If you weren’t aware already, last week, the United Kingdom voted to leave the European Union. This decision came as a bit of a shock to us on Friday and we’ve had the weekend to digest it. Up until now, Great Britain has been a leading cultural, political, and economical member of Europe. The country has actively supported the ideals that the European Union had towards a culturally and humanly integrated continent.
This news comes as a personal shock to me. I spent three years of my life living in the UK as an undergraduate student. London is the most inclusive and international city in the world. I still have many friends there. I can tell you that those people are equally in shock with the results. The referendum was a close vote. It is important to stress that even though this vote fell this way, it is not wholly representative of all of the people in the United Kingdom. Many of its citizens are completely besides themselves with the direction their country decided to take.
It is not a stretch to say that the EU is a miracle of modern diplomacy. We have short memories: only a century ago the continent was embroiled in World War I. A couple decades later, a war of even greater scale broke, putting the first World War into stark perspective.
For the EU to even exist in the first place, people who lived through and witnessed these wars had to overcome the history of hate, prejudice, and their personal pain of family members lost. After these wars, Europe was left in a difficult economic state. They realized the only way to prosper and move on was together. The EU (and the agreements that preceded it) represents the ease of economic trade, of the free flow of people, the exchange of ideas. The EU is a model of the possibilities through cultural exchange.
Detractors of the ideals of the EU say that, since its formation, countries have lost political sovereignty or cultural independence. To borrow a phrase from the country in spotlight, that’s a load of rubbish. Political sovereignty is the ability for any nation to make decisions independent of the choices of others. Since, it is possible for any member state to exit the EU, it is impossible to say that sovereignty is sacrificed. The UK did not “take their country back,” because it was never taken from them to begin with.
Another argument in favor of Britain’s exit from the EU was its views on immigration.
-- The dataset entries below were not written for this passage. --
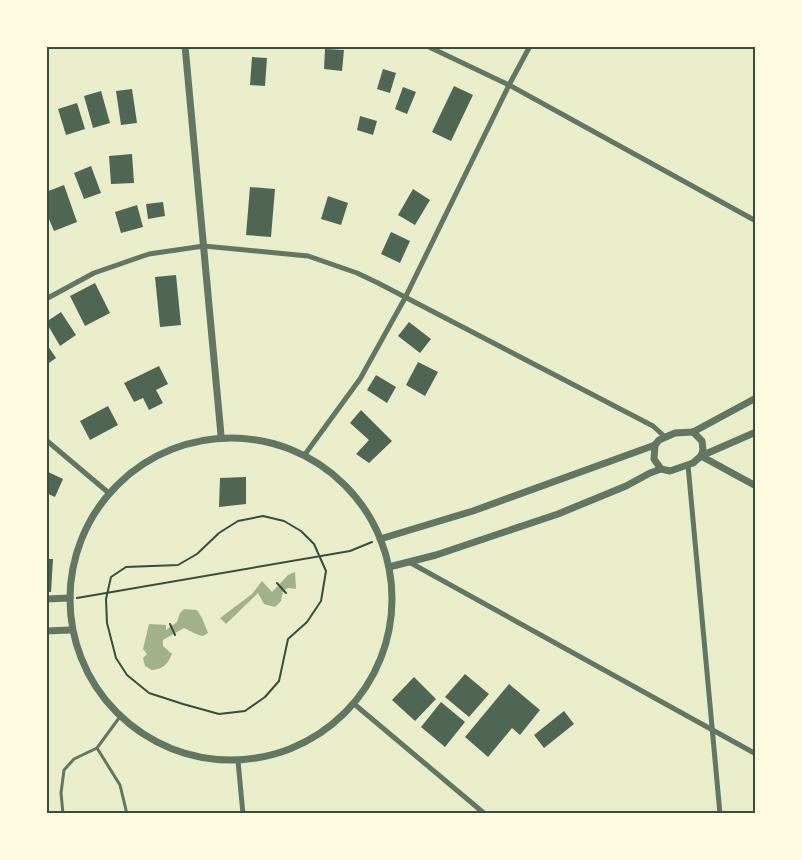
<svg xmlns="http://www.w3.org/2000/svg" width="802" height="860" viewBox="0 0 802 860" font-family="'Sofia Sans Condensed',sans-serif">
  <rect width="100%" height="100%" fill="#e9edc9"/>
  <g fill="#a3b18a">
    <polygon points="295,572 296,589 288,588 283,591 281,601 275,607 264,604 258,593 226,624 220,618 252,594 262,581 272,592 288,575"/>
    <path d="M184 609 197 610 202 618 208 633 203 636C196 635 191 631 184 628L163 640V646L172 654C168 664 163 669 152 670L145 666 143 658 147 654 143 649 149 624 166 625V630L177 622 180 613Z"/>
  </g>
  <g fill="#4f6655">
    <polygon points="325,49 344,50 342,71 324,69"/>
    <polygon points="252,57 267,58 265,86 250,85"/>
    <polygon points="383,69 396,73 390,93 377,89"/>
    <polygon points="454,86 473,95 451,141 432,132"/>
    <polygon points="403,87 416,92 407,114 395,109"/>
    <polygon points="132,89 137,123 121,125 116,91"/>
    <polygon points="101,91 110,123 93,128 84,96"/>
    <polygon points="77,103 85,129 66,135 58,109"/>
    <polygon points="360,116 377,121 373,135 357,130"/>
    <polygon points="132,154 134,183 111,184 109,156"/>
    <polygon points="91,166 101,193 84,199 74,173"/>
    <polygon points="64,185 77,222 54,231 46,212 46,192"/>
    <polygon points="250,187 275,189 271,237 246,235"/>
    <polygon points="413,189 430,200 415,225 398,215"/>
    <polygon points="328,196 348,203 341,225 321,219"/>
    <polygon points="163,202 165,216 148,219 146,204"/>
    <polygon points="137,205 143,227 121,233 115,212"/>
    <polygon points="391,232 410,241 400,263 381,254"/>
    <polygon points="176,275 181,325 160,327 155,277"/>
    <polygon points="95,283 110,313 85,326 70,296"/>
    <polygon points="61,312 76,335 60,346 46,322"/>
    <polygon points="409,322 431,339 420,353 398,336"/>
    <polygon points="46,343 56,358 46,365"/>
    <polygon points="418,362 438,372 425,396 406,385"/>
    <polygon points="159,366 168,384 156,390 163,403 149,410 143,398 134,402 124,383"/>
    <polygon points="376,375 396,387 387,403 367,390"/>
    <polygon points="108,406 118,425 90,440 80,421"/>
    <polygon points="361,410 392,441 369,463 356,454 369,440 350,423"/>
    <polygon points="46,471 63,479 55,497 46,493"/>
    <polygon points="246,477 246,504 219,507 220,478"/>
    <polygon points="46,559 53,559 51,592 46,592"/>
    <polygon points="465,674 489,694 469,717 445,697"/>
    <polygon points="414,677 436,699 415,721 392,700"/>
    <polygon points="509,684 540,710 520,735 512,728 488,757 465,737"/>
    <polygon points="441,702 465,722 445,747 421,727"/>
    <polygon points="564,711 574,724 544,748 534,735"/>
  </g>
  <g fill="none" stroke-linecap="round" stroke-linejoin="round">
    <g stroke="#344e41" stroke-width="2">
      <polygon points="263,516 284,521 301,531 314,544 326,571 321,601 307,622 288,639 279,681 265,697 245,711 219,714 183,704 149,693 127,675 116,658 107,623 106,599 111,577 126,567 178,565 197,554 219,533 238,521"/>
      <polyline points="277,583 286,593"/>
      <polyline points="77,598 350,551 372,542"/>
      <polyline points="170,624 175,635"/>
    </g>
    <g stroke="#617663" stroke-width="3">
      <polyline points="97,748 120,785 127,814"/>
      <polyline points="63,814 61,793 64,770 74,759 97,748 119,718"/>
    </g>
    <g stroke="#617663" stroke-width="5">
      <polyline points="427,46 509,85 756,221"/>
      <polyline points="46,299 94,273 149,254 204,246 308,256 357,273 378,283 653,426 665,437"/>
      <polyline points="46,440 110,494"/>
      <polyline points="306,453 360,379 405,298 509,85 530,46"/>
      <polyline points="688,465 720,814"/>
      <polyline points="409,562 756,754"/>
      <polyline points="353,703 485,814"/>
      <polyline points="238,761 243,814"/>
    </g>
    <g stroke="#617663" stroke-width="7">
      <polyline points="185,46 221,435"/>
      <polyline points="693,432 702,441 703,450 701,456"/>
      <circle cx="231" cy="599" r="161"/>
      <polyline points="655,445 654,459 661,469"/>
      <polyline points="701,456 756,486"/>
      <polyline points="380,539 473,511 655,445 659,440 675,433 693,432 756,398"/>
      <polyline points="389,567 436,555 558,514 626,486 650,473 661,469 670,471 693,463 701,456 756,432"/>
      <polyline points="46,599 70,598"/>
      <polyline points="46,631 70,630"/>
    </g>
  </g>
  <rect width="802" height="860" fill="none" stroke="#fefae0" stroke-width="96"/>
  <rect x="48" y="48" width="706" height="764" fill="none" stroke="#344e41" stroke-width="2"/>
</svg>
Britons fundamentally did not agree with the free flow of people within the EU. The scapegoat was economic pressure on jobs for British people; an argument borne out of nationalistic isolationism.The jobs Brexiteers sought to protect may be under threat as manufactures might find it easier to bring products to the European market from the EU itself and choose to relocate.
We have to recognize isolationist ideas are not unique to the UK. We saw them nearly win recently in Austria’s elections. We see similar, messages being gaining traction here in the United States. That is what makes our work and your travels so important. These negative views cannot hope to survive if we reach across borders and engage in real, person-to-person diplomacy.
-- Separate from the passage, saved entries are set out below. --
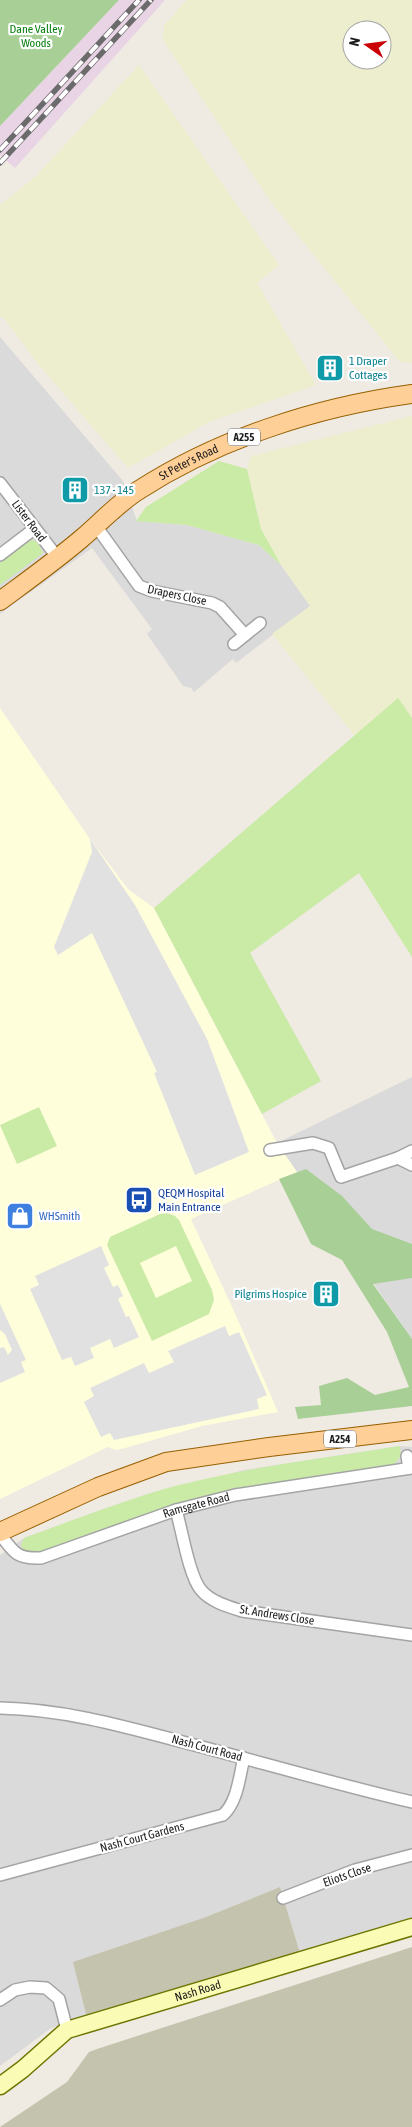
<svg xmlns="http://www.w3.org/2000/svg" width="412" height="2127" font-family="'Asap Condensed',sans-serif">
	<style>
		.residential { fill: #dbdada }
		.industrial { fill: #e8d4e5 }
		.education { fill: #fffedb }
		.construction { fill: #c3c3ae }
		.farmland { fill: #edeecd; fill-rule: evenodd }
		.grass { fill: #caeba6; fill-rule: evenodd }
		.forest { fill: #a8cf96 }
		.parking { fill: #e1e1e1 }
		.lines { fill: none; stroke-linecap: round; stroke-linejoin: round }
		.street-casing { stroke: #a4a4a4; stroke-width: 14 }
		.secondary-casing { stroke: #6d7602; stroke-width: 19 }
		.primary-casing { stroke: #965f00; stroke-width: 20 }
		.street { stroke: #fff; stroke-width: 11 }
		.secondary { stroke: #fafbb4; stroke-width: 16 }
		.primary { stroke: #fecf97; stroke-width: 18 }
		.rail-casing { stroke: #6b6b6b; stroke-width: 5.5 }
		.rail { stroke: #fff; stroke-width: 4; stroke-dasharray: 11; stroke-linecap: butt }
		.labels { text-anchor: middle; dominant-baseline: central; stroke-width: 4.5; stroke-linejoin: round; paint-order: stroke }
		.shield { fill: #fff; stroke: #616161; stroke-width: 1 }
		.shield-label { font-size: 11px; font-weight: bold; fill: #1d1d1d }
		.park-label { font-size: 12px; fill: #087e0e; stroke: #fff }
		.culture-label { font-size: 12px; fill: #0d838f; stroke: #fff; text-anchor: start }
		.street-label { font-size: 12px; fill: #1d1d1d; stroke: #fff }
		.transit-label { font-size: 12px; fill: #164399; stroke: #fff; text-anchor: start }
		.shop-label { font-size: 12px; fill: #366cbe; stroke: #fff; text-anchor: start }
	</style>
	<rect width="100%" height="100%" fill="#efeae2"/>
	<path class="residential" d="M0,337L123,481L137,521L187,525L259,545L281,565L310,606L236,663L233,659L194,692L191,688L183,686L147,634L152,629L92,548L0,614Z
		M412,1077V1339L277,1143Z
		M400,1446L412,1447V1920L300,1953L280,1887L206,1917L74,1962L87,2018L51,2028L0,2066V1555L24,1538L104,1509L244,1470Z"/>
	<path class="industrial" d="M119,0H165L15,168L0,155V126Z"/>
	<path class="education" d="M0,708L90,839L128,889L154,908L277,1143L297,1172L191,1219L234,1311L278,1412L202,1426L125,1448L116,1450L108,1447L0,1499Z"/>
	<path class="construction" d="M280,1887L300,1953L87,2018L73,1962L206,1917Z
		M412,1947V2127H0L67,2082L89,2052L97,2049Z"/>
	<path class="farmland" d="M187,0H412V363L400,362L271,202L163,40L164,25ZM352,30H382V60H352Z
		M139,65L279,265L257,283L316,385L209,422L128,468L38,364L3,317H0V205L36,176Z
		M412,416V718L398,699L355,736L272,634L310,606L281,565L261,529L247,469L251,456Z"/>
	<path class="grass" d="M219,461L247,469L261,529L281,565L259,545L187,525L136,521L146,507Z
		M30,540L37,541L43,553L0,585V563Z
		M398,698L412,718V957L359,873L250,953L321,1081L262,1114L154,908Z
		M39,1107L57,1146L17,1164L0,1125Z
		M167,1213L175,1216L179,1220L212,1290L214,1300L209,1314L152,1341L107,1245L110,1237L160,1214ZM176,1246L192,1281L156,1298L140,1263Z
		M400,1446L401,1456L393,1466L176,1505L103,1529L38,1556L25,1555L21,1545L24,1538C74,1520 124,1500 175,1486C249,1467 325,1458 400,1446Z"/>
	<path class="forest" d="M0,0H119L0,126Z
		M306,1169L342,1196L372,1229L412,1244V1278L373,1284L412,1339V1406L298,1419L295,1407L321,1405L319,1386L347,1378L375,1395L409,1387L387,1332L342,1260L311,1244L279,1179Z"/>
	<path class="parking" d="M90,839L135,905L207,1039L249,1152L195,1175L154,1073L157,1072L92,933L58,955L54,947L92,852Z
		M101,1246L109,1265L104,1268L113,1287L118,1285L123,1296L118,1299L126,1317L129,1316L139,1337L114,1348L110,1339L90,1348L94,1358L75,1366L71,1357L62,1360L30,1289L39,1285L35,1276Z
		M0,1304L26,1360L21,1362L25,1372L0,1383V1348L4,1347L8,1355L12,1350L5,1334L0,1330Z
		M225,1326L229,1336L239,1332L267,1395L257,1399L259,1409L114,1440L110,1433L101,1437L84,1402L94,1396L90,1388L144,1363L149,1373L174,1362L168,1351Z"/>
	<g class="lines">
		<g class="street-casing">
			<g id="street">
				<path d="M0,483L58,558"/>
				<path d="M96,526L139,586L152,591L212,603L220,607L245,635"/>
				<path d="M0,555L34,529"/>
				<path d="M234,644L260,623"/>
				<path d="M270,1150L313,1143L329,1148L341,1177L398,1158L412,1151"/>
				<path d="M398,1158L412,1165"/>
				<path d="M407,1456L409,1468"/>
				<path d="M176,1510C182,1530 189,1576 201,1590C211,1602 229,1607 242,1611L412,1635"/>
				<path id="s1" d="M0,1534C14,1553 17,1559 41,1558L176,1510L235,1495L412,1468"/>
				<path d="M0,1708C62,1709 123,1726 183,1742C260,1762 335,1784 412,1802"/>
				<path d="M0,1875L223,1815C238,1801 239,1777 244,1758"/>
				<path d="M283,1898L355,1870L412,1855"/>
				<path d="M0,2000L15,1990L30,1987L46,1988L59,1999L67,2030"/>
			</g>
		</g>
		<g class="secondary-casing">
			<g id="secondary">
				<path id="s2" d="M0,2086L23,2069L67,2030L412,1927"/>
			</g>
		</g>
		<g class="primary-casing">
			<g id="primary">
				<path id="s3" d="M0,601C27,581 55,561 81,539C100,523 118,503 139,490C220,438 317,407 412,394"/>
				<path d="M0,1532L98,1487L166,1462L269,1447L412,1430"/>
			</g>
		</g>
		<use href="#street" class="street"/>
		<use href="#secondary" class="secondary"/>
		<use href="#primary" class="primary"/>
		<g class="rail-casing">
			<path id="rail" d="M0,150L139,0
				M0,163L151,0"/>
		</g>
		<use href="#rail" class="rail"/>
	</g>
	<defs>
		<g id="building-square" transform="scale(1.4375)"><rect x="-9" y="-9" width="18" height="18" rx="4" fill="#0f9aa8" stroke="#fff"/><path d="M-4-6H4V6H1V3H-1V6H-4ZM-2.5-4.3h1.7v1.8h-1.7ZM.8-4.3h1.7v1.8H.8ZM-2.5-1h1.7V.8h-1.7ZM.8-1h1.7V.8H.8Z" fill="#fff"/></g>
		<g id="bus-square" transform="scale(1.4375)"><rect x="-9" y="-9" width="18" height="18" rx="4" fill="#1a4fb4" stroke="#fff"/><path d="M-5-6H5V4H4V6H2V4H-2V6H-4V4H-5ZM-3.5-4V0h7V-4ZM-3.5 1.2v1.5H-2V1.2ZM2 1.2v1.5H3.5V1.2Z" fill="#fff"/></g>
		<g id="shop-square" transform="scale(1.4375)"><rect x="-9" y="-9" width="18" height="18" rx="4" fill="#3f7fe0" stroke="#fff"/><path d="M-5-2.5h2.3a2.7 3.5 0 0 1 5.4 0H5L5.5 6h-11ZM-1.5-2.5h3a1.5 2.3 0 0 0-3 0Z" fill="#fff"/></g>
	</defs>
	<g fill-rule="evenodd">
		<use href="#building-square" x="330" y="368"/>
		<use href="#building-square" x="75" y="490"/>
		<use href="#bus-square" x="139" y="1200"/>
		<use href="#shop-square" x="20" y="1216"/>
		<use href="#building-square" x="326" y="1294"/>
	</g>
	<g class="labels">
		<g class="shield">
			<rect x="228" y="428.5" width="32" height="17" rx="4"/>
			<rect x="324" y="1430.5" width="32" height="17" rx="4"/>
		</g>
		<g class="shield-label">
			<text x="244" y="437">A255</text>
			<text x="340" y="1439">A254</text>
		</g>
		<g class="park-label">
			<text x="36" y="29">Dane Valley<tspan x="36" dy="14">Woods</tspan></text>
		</g>
		<g class="culture-label">
			<text x="349" y="361">1 Draper<tspan x="349" dy="14">Cottages</tspan></text>
			<text x="94" y="490">137 - 145</text>
			<text x="307" y="1294" text-anchor="end">Pilgrims Hospice</text>
		</g>
		<g class="street-label">
			<text stroke="none"><textPath href="#s3" startOffset="235">St Peter's Road</textPath></text>
			<text transform="translate(29 521) rotate(53)">Lister Road</text>
			<text transform="translate(177 595) rotate(12)">Drapers Close</text>
			<text stroke="none"><textPath href="#s1" startOffset="215">Ramsgate Road</textPath></text>
			<text transform="translate(277 1615) rotate(9)">St. Andrews Close</text>
			<text transform="translate(207 1748) rotate(15)">Nash Court Road</text>
			<text transform="translate(142 1837) rotate(-15)">Nash Court Gardens</text>
			<text transform="translate(347 1875) rotate(-19)">Eliots Close</text>
			<text stroke="none"><textPath href="#s2" startOffset="224">Nash Road</textPath></text>
		</g>
		<g class="transit-label">
			<text x="158" y="1193">QEQM Hospital<tspan x="158" dy="14">Main Entrance</tspan></text>
		</g>
		<g class="shop-label">
			<text x="39" y="1216">WHSmith</text>
		</g>
	</g>
	<g transform="translate(367 45) rotate(284)"><circle r="24" fill="#ffffff" stroke="#a5a5a5"/>
	<path d="M0-4L9 19L0 12L-9 19Z" fill="#ca0006"/>
	<text y="-8" font-size="14" font-weight="bold" text-anchor="middle" fill="#1d1d1d">N</text>
	</g>
</svg>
It will be some time before the dust settles on this referendum. It will be difficult to predict with certainly what will happen over time. There is no precedent for a member state’s exit from the EU. The timeline for Britain’s full exit extends over 2 years at least. In the meantime, we will try to keep you all updated as relevant for our programs in the UK and our travelers from there. See our short FAQ below.
As always, we implore you to continue to travel, whether through Greenheart Travel or not. The simple act of you interacting with folk around the world will naturally broaden all of our perspectives and create an international culture of inclusiveness and understanding. When you come back, tell everyone who will listen, not only about the lofty ideals of cultural exchange, but of the simple act of kindness of the Spaniard helping you navigate Madrid, or how Burmese kids giggled at you the first time you tried to tie and wear a longyi.
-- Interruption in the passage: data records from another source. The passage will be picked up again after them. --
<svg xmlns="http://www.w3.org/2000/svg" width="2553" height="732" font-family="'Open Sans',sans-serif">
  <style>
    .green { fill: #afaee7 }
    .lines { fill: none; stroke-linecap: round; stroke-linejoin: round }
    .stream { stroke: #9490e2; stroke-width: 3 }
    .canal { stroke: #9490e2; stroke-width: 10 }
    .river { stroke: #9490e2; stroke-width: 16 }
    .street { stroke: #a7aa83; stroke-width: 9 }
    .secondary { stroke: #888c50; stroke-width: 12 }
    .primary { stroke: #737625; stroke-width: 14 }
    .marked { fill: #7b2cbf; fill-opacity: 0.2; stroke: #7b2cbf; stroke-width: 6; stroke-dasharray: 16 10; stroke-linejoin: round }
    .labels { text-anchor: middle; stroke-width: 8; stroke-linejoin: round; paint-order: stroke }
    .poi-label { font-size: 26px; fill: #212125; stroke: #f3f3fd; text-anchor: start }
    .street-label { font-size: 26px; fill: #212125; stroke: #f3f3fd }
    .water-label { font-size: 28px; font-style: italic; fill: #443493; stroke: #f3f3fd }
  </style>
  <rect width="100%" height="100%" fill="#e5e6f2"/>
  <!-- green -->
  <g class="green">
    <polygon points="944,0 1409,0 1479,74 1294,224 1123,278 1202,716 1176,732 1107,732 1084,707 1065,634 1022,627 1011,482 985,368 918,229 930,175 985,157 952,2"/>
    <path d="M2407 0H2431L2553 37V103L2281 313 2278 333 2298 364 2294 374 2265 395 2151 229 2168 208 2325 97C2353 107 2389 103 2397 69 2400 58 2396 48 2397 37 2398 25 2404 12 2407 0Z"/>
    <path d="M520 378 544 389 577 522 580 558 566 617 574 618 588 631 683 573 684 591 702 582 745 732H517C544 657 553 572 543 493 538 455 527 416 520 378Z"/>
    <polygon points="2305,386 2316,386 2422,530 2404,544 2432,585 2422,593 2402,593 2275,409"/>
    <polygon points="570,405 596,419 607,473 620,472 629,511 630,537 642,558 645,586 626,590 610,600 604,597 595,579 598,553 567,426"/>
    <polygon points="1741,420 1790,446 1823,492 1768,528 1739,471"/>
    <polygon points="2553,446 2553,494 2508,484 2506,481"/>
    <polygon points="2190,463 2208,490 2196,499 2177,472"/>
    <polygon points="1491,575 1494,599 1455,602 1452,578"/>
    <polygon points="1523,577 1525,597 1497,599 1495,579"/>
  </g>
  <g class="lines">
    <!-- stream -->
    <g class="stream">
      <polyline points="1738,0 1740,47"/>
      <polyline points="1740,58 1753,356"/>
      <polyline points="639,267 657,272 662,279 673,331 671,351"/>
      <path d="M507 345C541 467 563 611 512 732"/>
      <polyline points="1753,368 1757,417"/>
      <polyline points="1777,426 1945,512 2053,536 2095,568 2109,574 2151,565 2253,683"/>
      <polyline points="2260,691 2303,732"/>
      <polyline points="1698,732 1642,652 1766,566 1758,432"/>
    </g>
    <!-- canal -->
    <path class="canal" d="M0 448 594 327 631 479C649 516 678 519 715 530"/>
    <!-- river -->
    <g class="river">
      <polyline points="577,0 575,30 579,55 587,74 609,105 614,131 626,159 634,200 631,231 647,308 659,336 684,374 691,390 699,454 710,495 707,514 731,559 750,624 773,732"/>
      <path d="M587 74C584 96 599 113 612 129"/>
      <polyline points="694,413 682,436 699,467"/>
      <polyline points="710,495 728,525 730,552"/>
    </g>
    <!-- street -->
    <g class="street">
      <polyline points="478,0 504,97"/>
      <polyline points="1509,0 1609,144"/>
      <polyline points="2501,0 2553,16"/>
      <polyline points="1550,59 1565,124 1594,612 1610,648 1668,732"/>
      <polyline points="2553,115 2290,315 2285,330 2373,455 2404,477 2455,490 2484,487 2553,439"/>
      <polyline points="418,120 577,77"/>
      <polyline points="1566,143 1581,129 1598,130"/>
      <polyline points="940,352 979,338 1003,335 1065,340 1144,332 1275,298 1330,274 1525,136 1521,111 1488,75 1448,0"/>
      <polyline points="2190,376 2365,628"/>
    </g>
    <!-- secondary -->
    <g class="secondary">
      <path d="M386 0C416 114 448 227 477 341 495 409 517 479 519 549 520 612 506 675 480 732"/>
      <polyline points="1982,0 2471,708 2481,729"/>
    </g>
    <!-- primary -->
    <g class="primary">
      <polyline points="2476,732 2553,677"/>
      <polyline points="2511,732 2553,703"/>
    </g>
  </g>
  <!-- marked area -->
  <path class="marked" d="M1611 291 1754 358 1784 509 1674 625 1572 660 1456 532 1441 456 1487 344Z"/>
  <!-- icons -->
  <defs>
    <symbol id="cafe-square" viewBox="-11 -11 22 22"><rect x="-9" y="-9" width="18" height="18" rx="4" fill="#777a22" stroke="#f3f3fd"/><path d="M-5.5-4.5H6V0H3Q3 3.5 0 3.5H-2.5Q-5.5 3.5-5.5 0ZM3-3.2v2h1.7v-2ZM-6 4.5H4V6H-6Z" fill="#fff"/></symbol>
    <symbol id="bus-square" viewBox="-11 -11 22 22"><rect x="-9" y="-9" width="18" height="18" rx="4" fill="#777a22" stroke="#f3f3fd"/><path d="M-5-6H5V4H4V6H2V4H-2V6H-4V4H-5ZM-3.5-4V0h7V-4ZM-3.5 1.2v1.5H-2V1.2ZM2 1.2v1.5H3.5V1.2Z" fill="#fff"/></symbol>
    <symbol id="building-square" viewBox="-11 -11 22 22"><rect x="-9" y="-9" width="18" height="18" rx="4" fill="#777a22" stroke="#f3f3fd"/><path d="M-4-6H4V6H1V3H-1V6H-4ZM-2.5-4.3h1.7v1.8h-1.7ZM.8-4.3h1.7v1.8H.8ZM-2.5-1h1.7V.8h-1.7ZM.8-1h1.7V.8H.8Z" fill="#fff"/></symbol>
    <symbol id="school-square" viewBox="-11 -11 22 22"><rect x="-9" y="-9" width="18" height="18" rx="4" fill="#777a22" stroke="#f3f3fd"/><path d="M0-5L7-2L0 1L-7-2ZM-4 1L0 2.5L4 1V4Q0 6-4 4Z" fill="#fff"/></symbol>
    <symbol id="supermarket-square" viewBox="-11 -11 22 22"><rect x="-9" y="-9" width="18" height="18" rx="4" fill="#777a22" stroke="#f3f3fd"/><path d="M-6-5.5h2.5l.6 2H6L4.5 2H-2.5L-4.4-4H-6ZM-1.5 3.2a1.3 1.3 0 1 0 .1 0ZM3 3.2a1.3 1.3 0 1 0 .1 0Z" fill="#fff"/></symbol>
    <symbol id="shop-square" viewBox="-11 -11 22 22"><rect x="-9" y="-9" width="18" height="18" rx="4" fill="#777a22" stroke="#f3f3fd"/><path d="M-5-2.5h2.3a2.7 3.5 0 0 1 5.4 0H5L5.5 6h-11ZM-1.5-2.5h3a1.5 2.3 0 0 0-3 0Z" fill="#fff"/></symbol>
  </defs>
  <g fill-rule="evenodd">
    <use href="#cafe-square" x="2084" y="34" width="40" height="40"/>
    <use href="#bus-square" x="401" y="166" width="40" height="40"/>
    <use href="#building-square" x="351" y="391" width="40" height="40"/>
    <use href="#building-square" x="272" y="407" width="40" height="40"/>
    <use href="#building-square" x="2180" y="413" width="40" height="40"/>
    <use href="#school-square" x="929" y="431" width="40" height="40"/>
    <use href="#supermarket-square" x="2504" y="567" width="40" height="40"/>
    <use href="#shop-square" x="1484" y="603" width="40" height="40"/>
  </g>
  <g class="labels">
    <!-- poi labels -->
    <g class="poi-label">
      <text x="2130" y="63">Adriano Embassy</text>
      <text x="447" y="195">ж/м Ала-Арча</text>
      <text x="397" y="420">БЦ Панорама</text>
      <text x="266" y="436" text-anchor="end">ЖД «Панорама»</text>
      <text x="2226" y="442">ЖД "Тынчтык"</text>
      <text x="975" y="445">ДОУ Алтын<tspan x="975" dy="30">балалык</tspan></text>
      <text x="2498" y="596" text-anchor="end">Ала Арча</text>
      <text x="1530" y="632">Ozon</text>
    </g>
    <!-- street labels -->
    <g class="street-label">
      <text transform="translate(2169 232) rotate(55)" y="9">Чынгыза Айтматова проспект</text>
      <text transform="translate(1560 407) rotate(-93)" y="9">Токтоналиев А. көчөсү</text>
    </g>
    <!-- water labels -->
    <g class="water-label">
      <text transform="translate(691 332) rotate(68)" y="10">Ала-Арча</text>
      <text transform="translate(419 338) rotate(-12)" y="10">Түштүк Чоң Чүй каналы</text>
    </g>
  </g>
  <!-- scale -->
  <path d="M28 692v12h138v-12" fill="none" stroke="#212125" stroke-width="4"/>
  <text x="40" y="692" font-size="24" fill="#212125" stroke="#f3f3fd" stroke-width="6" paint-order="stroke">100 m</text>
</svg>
Will this affect my ability to study abroad in the UK?
Absolutely not. High school students can apply for student visas just as they always have. There is no indication that this will change.
As an American or Canadian, will this affect my ability to travel to the EU or UK?
No. The visa requirements have not changed. You will still be able to freely travel to the EU and UK. You will not need a special visa to do so for shorter term trips.
As a British traveler with Greenheart Travel, how will the foreign exchange rate affect what I pay for a program?
All of our program fees and deposits are paid in US Dollars and are subject to the exchange rate of the day.
Will this put American and Canadian teachers of English in higher demand in Europe?
That remains to be seen. If British English teachers can no longer freely work in Europe, that may make it easier for Americans and Canadians. We will certainly be watching this closely.